Выбрать главу

– Катись, и чтоб я тебя здесь никогда не видел!

Он дрался один против четверых – силы были неравные. Его быстро повалили, били ногами. Старуха ойкала, звала на помощь, но никто не пришел. Заметив, что он лежит без движения, один из подростков полез к нему в карман и вытащил несчастные копейки, заработанные за эти дни. Грабители убежали.

Старуха нагнулась над ним, полила на лицо водой. Он открыл глаза.

– Сынок, спасибо тебе. Вот, возьми, – протянула деньги.

– Нет, бабуля, не надо, – с трудом поднявшись, улыбнулся художник разбитым ртом.

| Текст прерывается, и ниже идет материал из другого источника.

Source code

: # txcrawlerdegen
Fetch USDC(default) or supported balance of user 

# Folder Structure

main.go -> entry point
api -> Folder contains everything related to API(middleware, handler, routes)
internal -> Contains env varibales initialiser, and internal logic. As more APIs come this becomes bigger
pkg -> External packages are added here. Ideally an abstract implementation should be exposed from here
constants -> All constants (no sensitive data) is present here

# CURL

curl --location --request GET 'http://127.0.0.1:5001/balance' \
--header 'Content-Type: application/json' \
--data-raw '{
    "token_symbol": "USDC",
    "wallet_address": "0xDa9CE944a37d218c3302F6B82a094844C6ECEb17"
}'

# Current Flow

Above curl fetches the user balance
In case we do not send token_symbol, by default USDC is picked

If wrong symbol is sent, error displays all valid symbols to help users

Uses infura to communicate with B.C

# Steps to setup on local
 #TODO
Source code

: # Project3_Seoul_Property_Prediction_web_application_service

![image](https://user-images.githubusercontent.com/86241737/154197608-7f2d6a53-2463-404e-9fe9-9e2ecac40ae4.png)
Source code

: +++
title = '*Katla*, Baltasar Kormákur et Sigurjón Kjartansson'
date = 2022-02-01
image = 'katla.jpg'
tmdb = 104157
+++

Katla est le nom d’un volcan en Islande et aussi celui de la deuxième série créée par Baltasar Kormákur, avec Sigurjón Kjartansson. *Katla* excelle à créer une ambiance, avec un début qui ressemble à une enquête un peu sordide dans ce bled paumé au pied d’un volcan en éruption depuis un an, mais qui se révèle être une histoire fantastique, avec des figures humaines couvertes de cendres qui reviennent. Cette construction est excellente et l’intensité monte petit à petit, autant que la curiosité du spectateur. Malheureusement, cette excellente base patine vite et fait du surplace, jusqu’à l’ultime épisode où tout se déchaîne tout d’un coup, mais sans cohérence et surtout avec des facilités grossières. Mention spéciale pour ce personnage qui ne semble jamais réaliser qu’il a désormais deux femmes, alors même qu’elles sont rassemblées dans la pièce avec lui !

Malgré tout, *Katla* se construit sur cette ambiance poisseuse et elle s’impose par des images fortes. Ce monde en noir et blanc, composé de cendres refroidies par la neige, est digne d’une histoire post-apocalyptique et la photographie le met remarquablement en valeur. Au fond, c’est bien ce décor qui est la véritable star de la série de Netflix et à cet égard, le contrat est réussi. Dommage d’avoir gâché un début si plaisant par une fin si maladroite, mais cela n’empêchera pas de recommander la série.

– Возьми хоть цветочков, – попросила старуха и протянула большой букет белых астр. – Жене подаришь, она тебя любить будет крепче. Жена-то есть?

– Будет, – сказал он и опять улыбнулся: – Наверное скоро…

Букет он поставил у Катиной кровати. Она спала, а он слушал ее дыхание. Когда в дверях появился Шурик, Феликс не прогнал его, подозвал к себе. Вдвоем они стояли и тихо смотрели на спящую Катю. Она спала неспокойно – стонала, металась во сне.

И снова, в полусне в полудреме Феликс летел над родными местами и потерянным домом. А на утро, открыв глаза, он увидел снег, выпавший ночью.

Феликс шел по первому снегу, выпавшему неожиданно рано. Ступал осторожно.

В детстве снег он видел только издали – на вершинах гор. Он казался ему твердым и сладким, как сахар. Маленький Феликс мечтал подержать его в руках. Однажды мечта сбылась. В тот день было необычно холодно для их краев. Его не пустили гулять, боялись, что замерзнет. Он плакал и кричал, но бабушка сурово посмотрела на него и отвернулась к плите. А отец вышел из дому, набрал полные ладони снега и принес его в дом. Он положил его на пол в комнате. Феликс смотрел как завороженный на эту кучку. Вдруг на его глазах белоснежная горка превратилась в маленькую лужицу воды. Снег исчез. А вода оказалась несладкой. И стало понятно, что снег – это обман, что все прекрасное хорошо издали. Это был первый обман в его жизни…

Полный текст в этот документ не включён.